I stay out of His way by using my steps when people (life) bothers me enough - instead of denying it, getting self-reighteous on them, getting self-pitying, or trying to learn how to manipulate them better. In other words, I give the outcomes of my life to Him and trust he knows exactly what He is doing. Frum as I was before, I never did that - so I had to also manipulate my life by self-pleasuring, by making people follow the script, and by being oh, so self-important. The Torah cannot teach anyone that. If G-d Himself said all that to me I doubt I'd have known it yet. I had to learn it the hard way, by addiction and recovery.


Dov you summed it up perfectly (as usual...)

Here's what I took away from what you said:
Living in the extreme involves jumping from one area of extreme reaction to another: from being self righteous, to self-pitying, to manipulative, etc.
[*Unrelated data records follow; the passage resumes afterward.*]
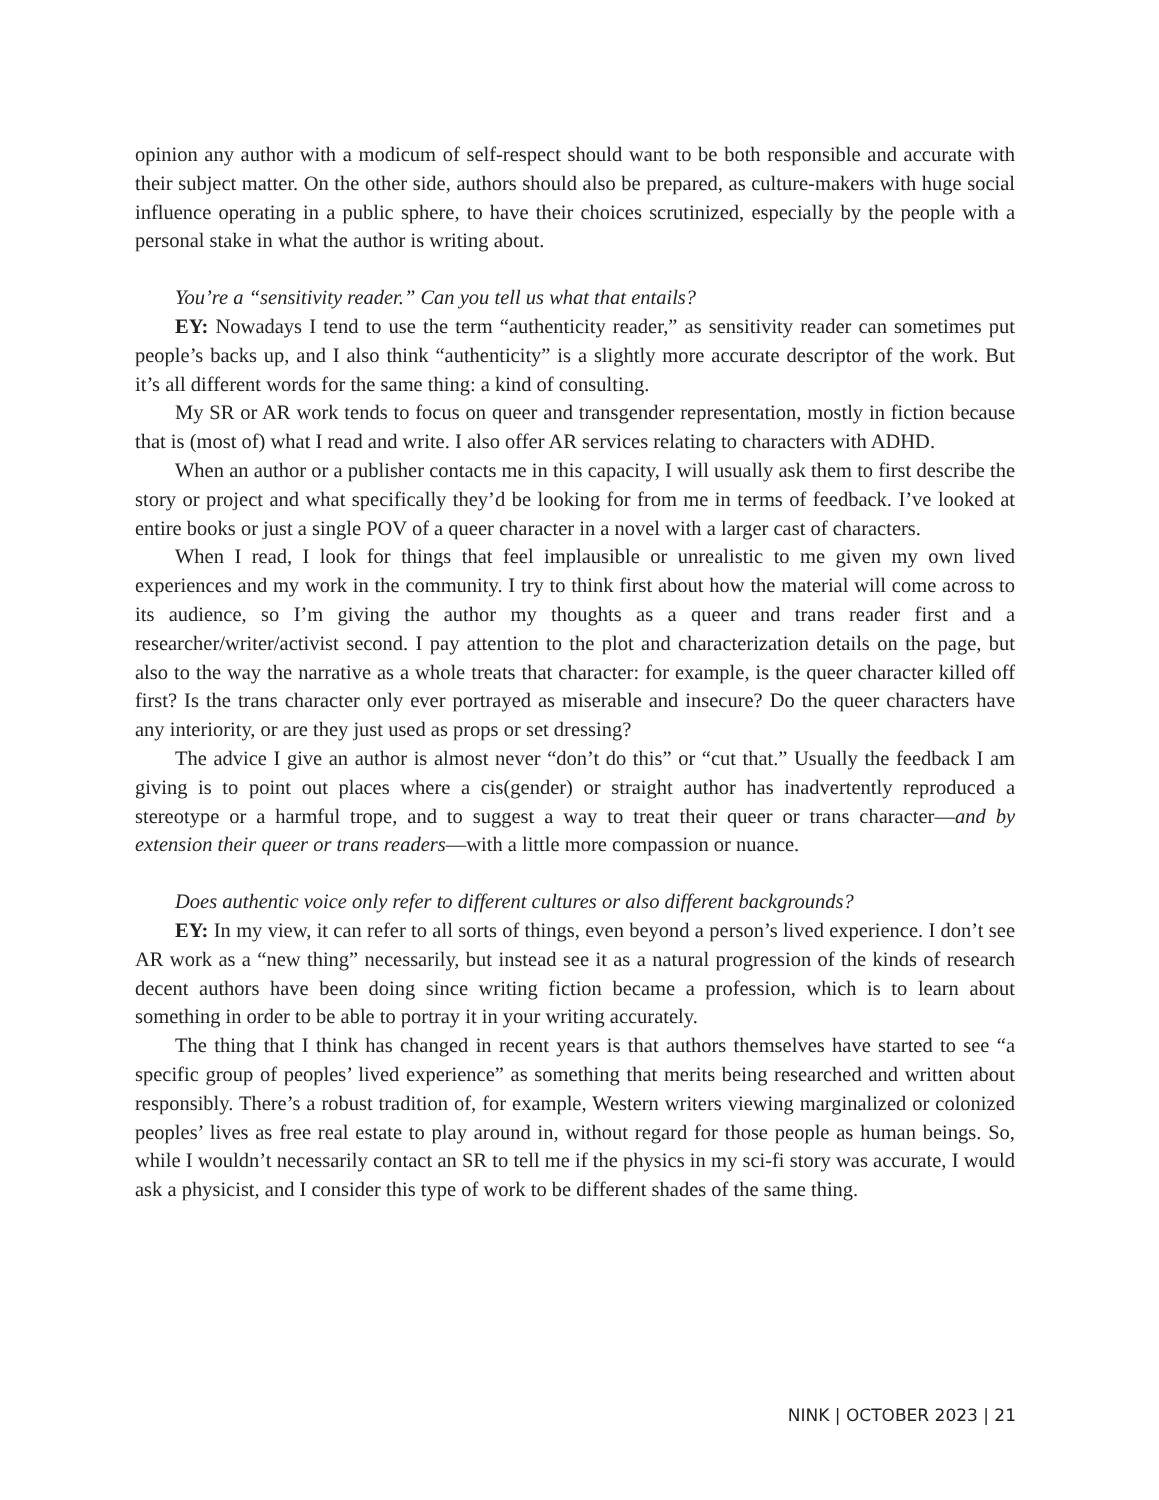opinion any author with a modicum of self-respect should want to be both responsible and accurate with their subject matter. On the other side, authors should also be prepared, as culture-makers with huge social influence operating in a public sphere, to have their choices scrutinized, especially by the people with a personal stake in what the author is writing about.
You’re a “sensitivity reader.” Can you tell us what that entails?
EY: Nowadays I tend to use the term “authenticity reader,” as sensitivity reader can sometimes put people’s backs up, and I also think “authenticity” is a slightly more accurate descriptor of the work. But it’s all different words for the same thing: a kind of consulting.
My SR or AR work tends to focus on queer and transgender representation, mostly in fiction because that is (most of) what I read and write. I also offer AR services relating to characters with ADHD.
When an author or a publisher contacts me in this capacity, I will usually ask them to first describe the story or project and what specifically they’d be looking for from me in terms of feedback. I’ve looked at entire books or just a single POV of a queer character in a novel with a larger cast of characters.
When I read, I look for things that feel implausible or unrealistic to me given my own lived experiences and my work in the community. I try to think first about how the material will come across to its audience, so I’m giving the author my thoughts as a queer and trans reader first and a researcher/writer/activist second. I pay attention to the plot and characterization details on the page, but also to the way the narrative as a whole treats that character: for example, is the queer character killed off first? Is the trans character only ever portrayed as miserable and insecure? Do the queer characters have any interiority, or are they just used as props or set dressing?
The advice I give an author is almost never “don’t do this” or “cut that.” Usually the feedback I am giving is to point out places where a cis(gender) or straight author has inadvertently reproduced a stereotype or a harmful trope, and to suggest a way to treat their queer or trans character—and by extension their queer or trans readers—with a little more compassion or nuance.
Does authentic voice only refer to different cultures or also different backgrounds?
EY: In my view, it can refer to all sorts of things, even beyond a person’s lived experience. I don’t see AR work as a “new thing” necessarily, but instead see it as a natural progression of the kinds of research decent authors have been doing since writing fiction became a profession, which is to learn about something in order to be able to portray it in your writing accurately.
The thing that I think has changed in recent years is that authors themselves have started to see “a specific group of peoples’ lived experience” as something that merits being researched and written about responsibly. There’s a robust tradition of, for example, Western writers viewing marginalized or colonized peoples’ lives as free real estate to play around in, without regard for those people as human beings. So, while I wouldn’t necessarily contact an SR to tell me if the physics in my sci-fi story was accurate, I would ask a physicist, and I consider this type of work to be different shades of the same thing.
NINK | OCTOBER 2023 | 21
I think those who seek sobriety/recovery and are honest about it, inevitably confront this idea that they've got to stop jumping back and forth between these extreme reactions to life.
Trying to be better than other people, or when we dont get the attention that we want, living in self pity and hoping that someone will notice...but even if they do notice and do take pity on us or give us the attention we seek...it doesn't really satisfy us...c'mon who are you kidding! Even if you got that pity from others, it wouldn't be enough and you know it. You'd keep coming back for more self pity or gratitude...

This self centered spiral of self righteousness to self pity and back is a fundamental problem that I definitely am afflicted by and am starting to pay attention to a heck of a lot more than I was doing for the past 9 years.
Struggling with lust and being addicted is tough, but not even realizing that your entire life is out of control because you are not being honest with yourself and letting a force called EGO run your life and you don't even realize it...that's so so so scary...and completely debilitating. Blinding!

Today is today. I dont know what will be tomorrow. But today I definitely don't want my life to be dictated by the ego that festers inside of me. So i'll pray to hashem to let me be real with myself just for today, and not let that silly ego take control of my life without me even realizing it.

Too shay. Chanukah Sameach MBJ Hatzlacha!